Lucas W. Remedios,Leon Y. Cai,Samuel W. Remedios,Karthik Ramadass,Aravind Krishnan,Ruining Deng,Can Cui,Shunxing Bao,Lori A. Coburn,Yuankai Huo,Bennett A. Landman

Deep learning has made great strides in medical imaging, enabled by hardware advances in GPUs. One major constraint for the development of new models has been the saturation of GPU memory resources during training. This is especially true in computational pathology, where images regularly contain more than 1 billion pixels. These pathological images are traditionally divided into small patches to enable deep learning due to hardware limitations. In this work, we explore whether the shared GPU/CPU memory architecture on the M1 Ultra systems-on-a-chip (SoCs) recently released by Apple, Inc. may provide a solution. These affordable systems (less than \$5000) provide access to 128 GB of unified memory (Mac Studio with M1 Ultra SoC). As a proof of concept for gigapixel deep learning, we identified tissue from background on gigapixel areas from whole slide images (WSIs). The model was a modified U-Net (4492 parameters) leveraging large kernels and high stride. The M1 Ultra SoC was able to train the model directly on gigapixel images (16000$\times$64000 pixels, 1.024 billion pixels) with a batch size of 1 using over 100 GB of unified memory for the process at an average speed of 1 minute and 21 seconds per batch with Tensorflow 2/Keras. As expected, the model converged with a high Dice score of 0.989 $\pm$ 0.005. Training up until this point took 111 hours and 24 minutes over 4940 steps. Other high RAM GPUs like the NVIDIA A100 (largest commercially accessible at 80 GB, $\sim$\$15000) are not yet widely available (in preview for select regions on Amazon Web Services at \$40.96/hour as a group of 8). This study is a promising step towards WSI-wise end-to-end deep learning with prevalent network architectures.

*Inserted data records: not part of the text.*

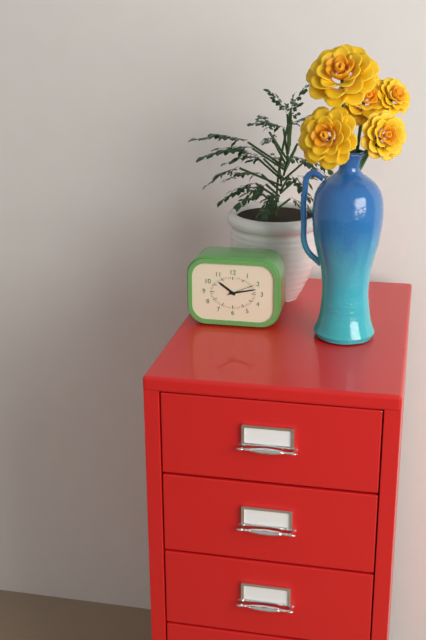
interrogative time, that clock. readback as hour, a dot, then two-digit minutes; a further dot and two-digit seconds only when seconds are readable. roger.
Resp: 10.13
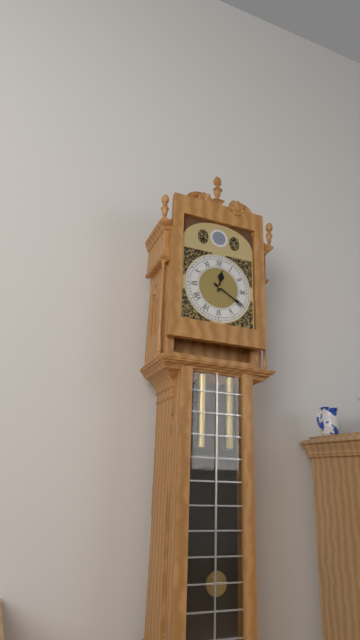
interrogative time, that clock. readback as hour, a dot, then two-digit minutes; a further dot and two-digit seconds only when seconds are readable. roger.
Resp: 12.20
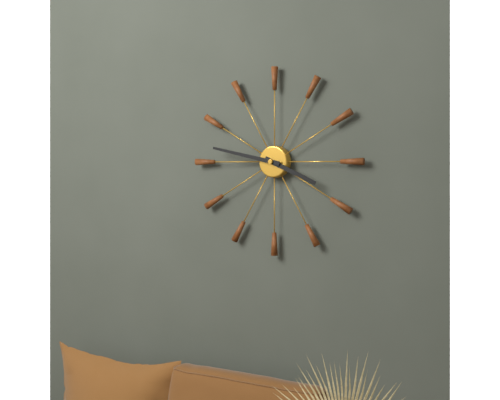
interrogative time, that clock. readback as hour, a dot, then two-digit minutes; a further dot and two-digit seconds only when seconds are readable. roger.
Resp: 3.47
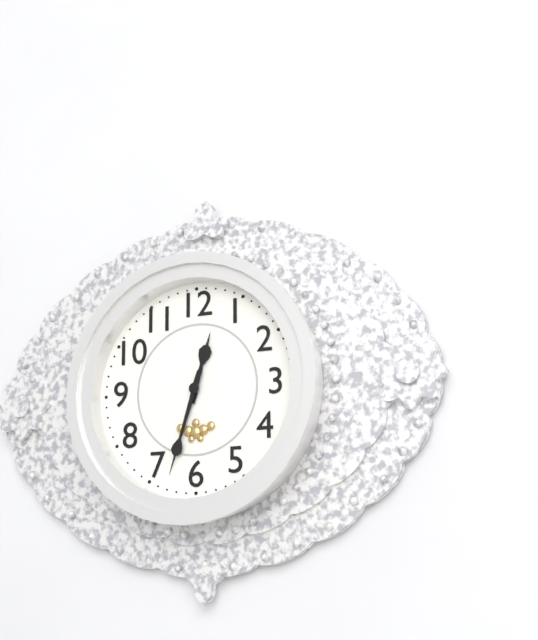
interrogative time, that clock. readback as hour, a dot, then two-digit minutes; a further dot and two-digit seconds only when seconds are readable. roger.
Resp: 12.33
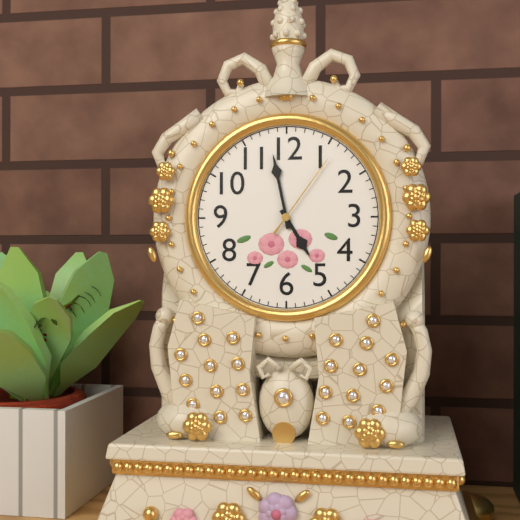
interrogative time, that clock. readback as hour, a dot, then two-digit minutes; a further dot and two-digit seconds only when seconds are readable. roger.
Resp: 4.58.06
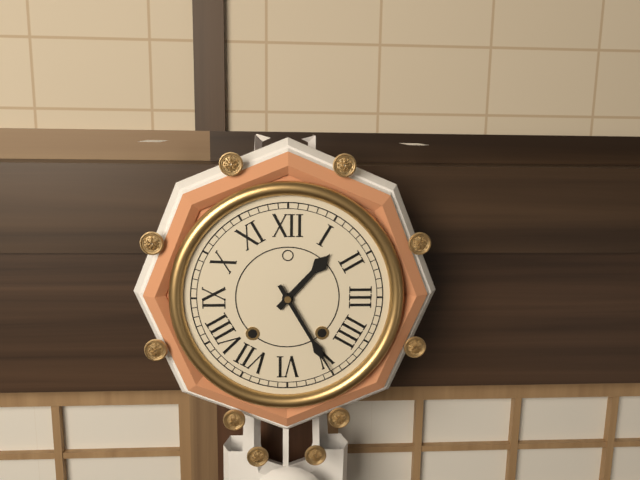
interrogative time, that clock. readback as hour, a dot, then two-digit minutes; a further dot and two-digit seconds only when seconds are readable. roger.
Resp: 1.25
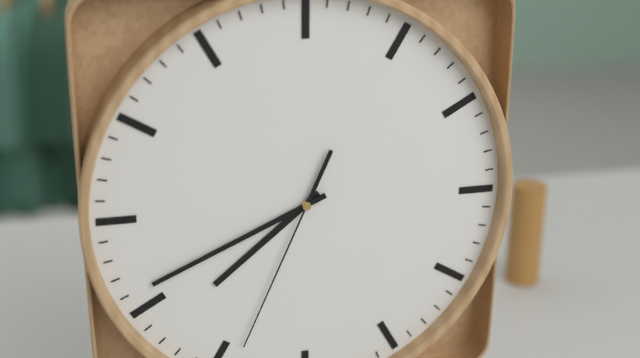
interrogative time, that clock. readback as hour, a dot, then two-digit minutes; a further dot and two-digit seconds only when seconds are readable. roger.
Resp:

翻译：深度学习在医学影像领域取得了巨大进展，这得益于GPU硬件的发展。然而，训练过程中GPU内存资源的饱和已成为开发新模型的主要制约因素，在计算病理学中尤其如此，因为该领域图像通常包含超过10亿像素。受硬件限制，这类病理图像传统上需要分割成小图块才能进行深度学习。本研究探讨了苹果公司（Apple, Inc.）近期发布的M1 Ultra片上系统（SoC）中共享GPU/CPU内存架构是否能够提供解决方案。这些价格适中的系统（低于5000美元）提供了128 GB统一内存的访问能力（配备M1 Ultra SoC的Mac Studio）。作为十亿像素深度学习的概念验证，我们从全切片图像（WSI）的十亿像素区域中识别出组织背景。该模型采用改进的U-Net（4492个参数），利用大卷积核和高步长。M1 Ultra SoC能够直接在十亿像素图像（16000×64000像素，10.24亿像素）上以批大小1训练模型，使用超过100 GB的统一内存进行计算，平均每批处理速度为1分21秒（基于TensorFlow 2/Keras）。与预期一致，模型收敛时Dice得分高达0.989 ± 0.005。训练过程耗时111小时24分钟，共4940步。其他高内存GPU（如NVIDIA A100，商业可访问最大内存为80 GB，约15000美元）目前尚未广泛普及（在亚马逊云服务上以8组形式预览，价格为40.96美元/小时）。本研究是迈向利用主流网络架构实现全切片级别端到端深度学习的重要一步。